OccMamba: Semantic Occupancy Prediction with State Space Models

Overview

OccMamba is the first Mamba-based network for semantic occupancy prediction, replacing transformer architectures' quadratic complexity with Mamba's linear complexity while maintaining global context modeling. The core challenge is that Mamba operates on 1D sequences, but occupancy prediction requires 3D spatial reasoning.

The paper introduces a height-prioritized 2D Hilbert expansion -- a novel 3D-to-1D reordering scheme that maximally preserves spatial locality when flattening 3D voxels into a sequence for Mamba processing. This is combined with a hierarchical Mamba module for multi-scale global context and a Local Context Processor for fine-grained details. OccMamba achieves +5.1% IoU and +4.3% mIoU over the previous state-of-the-art (Co-Occ) on OpenOccupancy, while reducing training memory by 38% and inference time by 65%.

* _ENTRIES SUPPLIED_
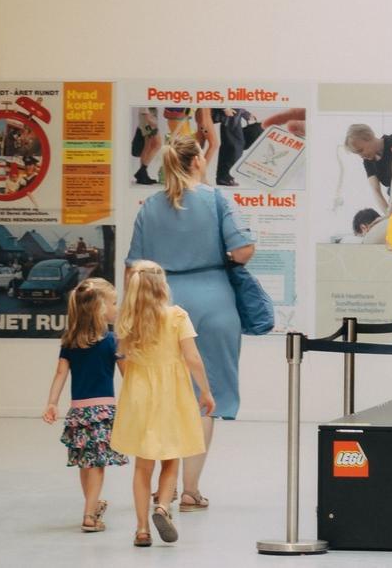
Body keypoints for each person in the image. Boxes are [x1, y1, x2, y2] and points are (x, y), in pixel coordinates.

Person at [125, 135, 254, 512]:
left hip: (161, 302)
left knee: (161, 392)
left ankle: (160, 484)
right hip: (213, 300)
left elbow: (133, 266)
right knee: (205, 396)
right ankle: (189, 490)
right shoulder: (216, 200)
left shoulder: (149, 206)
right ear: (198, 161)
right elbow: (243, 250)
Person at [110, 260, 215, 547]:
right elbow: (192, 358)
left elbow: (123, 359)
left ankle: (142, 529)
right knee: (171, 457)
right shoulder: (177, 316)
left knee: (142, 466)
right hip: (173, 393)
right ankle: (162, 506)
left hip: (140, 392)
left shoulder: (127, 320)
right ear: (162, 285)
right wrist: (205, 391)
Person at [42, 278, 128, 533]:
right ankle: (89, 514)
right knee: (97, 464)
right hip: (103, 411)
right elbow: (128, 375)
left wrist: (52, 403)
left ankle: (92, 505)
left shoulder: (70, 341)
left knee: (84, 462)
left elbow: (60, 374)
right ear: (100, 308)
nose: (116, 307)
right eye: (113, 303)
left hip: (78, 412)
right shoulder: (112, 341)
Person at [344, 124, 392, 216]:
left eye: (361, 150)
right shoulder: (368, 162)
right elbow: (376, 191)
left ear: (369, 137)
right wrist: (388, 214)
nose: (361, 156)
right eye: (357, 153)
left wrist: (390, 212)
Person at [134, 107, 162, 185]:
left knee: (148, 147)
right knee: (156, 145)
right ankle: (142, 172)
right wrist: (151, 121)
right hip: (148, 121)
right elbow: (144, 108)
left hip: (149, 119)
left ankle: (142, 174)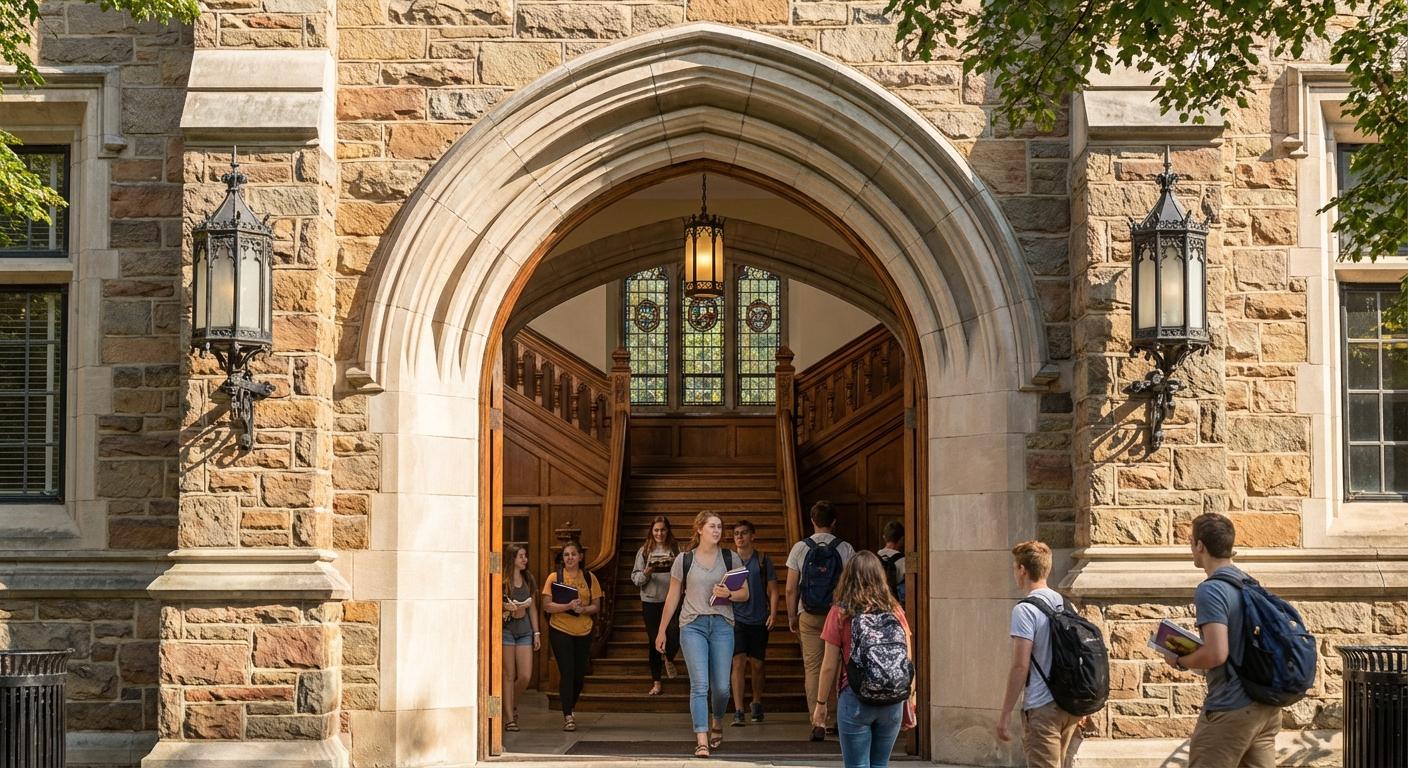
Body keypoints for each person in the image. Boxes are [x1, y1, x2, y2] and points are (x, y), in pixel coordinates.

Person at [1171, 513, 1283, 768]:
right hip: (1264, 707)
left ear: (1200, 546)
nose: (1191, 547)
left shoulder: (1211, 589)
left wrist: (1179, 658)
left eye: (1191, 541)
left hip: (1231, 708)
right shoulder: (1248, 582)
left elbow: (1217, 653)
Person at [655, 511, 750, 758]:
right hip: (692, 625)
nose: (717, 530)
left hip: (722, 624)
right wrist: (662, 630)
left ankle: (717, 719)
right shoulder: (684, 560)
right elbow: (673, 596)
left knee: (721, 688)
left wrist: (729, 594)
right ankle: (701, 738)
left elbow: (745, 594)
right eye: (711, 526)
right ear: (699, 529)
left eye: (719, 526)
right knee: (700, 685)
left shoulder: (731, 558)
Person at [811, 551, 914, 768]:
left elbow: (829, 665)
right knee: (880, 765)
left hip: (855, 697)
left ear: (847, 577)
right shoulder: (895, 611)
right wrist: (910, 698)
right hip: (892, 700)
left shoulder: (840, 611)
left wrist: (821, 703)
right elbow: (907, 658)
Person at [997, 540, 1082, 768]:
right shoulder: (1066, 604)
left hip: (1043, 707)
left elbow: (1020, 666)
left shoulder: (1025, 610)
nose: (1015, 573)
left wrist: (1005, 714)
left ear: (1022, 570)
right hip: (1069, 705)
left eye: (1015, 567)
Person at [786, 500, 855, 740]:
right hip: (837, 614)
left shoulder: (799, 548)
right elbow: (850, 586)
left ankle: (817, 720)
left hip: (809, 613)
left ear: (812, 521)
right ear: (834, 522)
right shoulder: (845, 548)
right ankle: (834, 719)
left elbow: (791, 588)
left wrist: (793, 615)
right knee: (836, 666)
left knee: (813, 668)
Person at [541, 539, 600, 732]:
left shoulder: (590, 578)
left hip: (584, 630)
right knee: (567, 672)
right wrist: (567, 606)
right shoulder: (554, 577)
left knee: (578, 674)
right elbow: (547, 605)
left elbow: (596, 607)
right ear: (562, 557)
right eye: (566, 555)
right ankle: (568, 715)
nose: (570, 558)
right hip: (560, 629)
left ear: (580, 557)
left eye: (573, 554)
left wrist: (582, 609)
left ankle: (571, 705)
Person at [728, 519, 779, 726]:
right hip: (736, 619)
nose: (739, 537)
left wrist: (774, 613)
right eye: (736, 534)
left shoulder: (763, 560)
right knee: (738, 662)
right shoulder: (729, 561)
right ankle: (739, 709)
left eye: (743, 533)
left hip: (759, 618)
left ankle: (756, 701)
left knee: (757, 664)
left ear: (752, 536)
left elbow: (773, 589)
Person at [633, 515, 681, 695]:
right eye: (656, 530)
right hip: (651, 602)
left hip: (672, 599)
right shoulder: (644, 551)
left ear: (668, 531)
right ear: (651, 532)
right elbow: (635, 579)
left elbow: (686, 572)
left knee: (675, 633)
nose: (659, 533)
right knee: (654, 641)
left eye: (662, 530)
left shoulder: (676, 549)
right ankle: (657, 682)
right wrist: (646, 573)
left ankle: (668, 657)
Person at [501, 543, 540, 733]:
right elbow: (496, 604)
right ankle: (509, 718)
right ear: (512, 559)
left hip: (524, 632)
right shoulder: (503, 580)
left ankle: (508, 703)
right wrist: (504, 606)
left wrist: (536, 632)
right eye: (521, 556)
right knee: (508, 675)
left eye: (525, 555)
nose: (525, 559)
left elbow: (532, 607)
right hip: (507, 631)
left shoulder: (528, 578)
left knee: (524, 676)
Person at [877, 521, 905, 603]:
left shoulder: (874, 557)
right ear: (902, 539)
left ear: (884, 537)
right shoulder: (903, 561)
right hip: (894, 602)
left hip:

* _TASK REQUIREMENTS_
Pick up the OccMamba overview at its final sentence and continue it. The data is separate from the OccMamba overview and has no connection to it.

* _RESPONSE TO THE TASK_
Key Contributions

First Mamba-based occupancy network: Demonstrates that state space models can replace transformers for 3D semantic occupancy prediction with linear instead of quadratic complexity
Height-prioritized 2D Hilbert expansion: Novel 3D-to-1D serialization preserving spatial structure by first collapsing the height dimension then applying a 2D Hilbert space-filling curve, achieving 25.2% mIoU vs 24.5% for naive XYZ ordering
Hierarchical Mamba module: Multi-resolution encoder-decoder with downsampling/upsampling and skip connections for multi-scale global context aggregation
Local Context Processor: Overlapping patch division with local Mamba processing and 3D convolution reassembly for fine-grained semantic details
Significant efficiency gains: 38% training memory reduction, 65% inference time reduction over transformer-based alternatives

Architecture / Method

┌──────────────┐   ┌──────────────────┐
│  LiDAR       │   │  Multi-Camera     │
│  Voxelize +  │   │  ResNet + FPN +   │
│  Sparse Conv │   │  View Transform   │
└──────┬───────┘   └────────┬─────────┘
       │                    │
       └────────┬───────────┘
                │ concat (3D features)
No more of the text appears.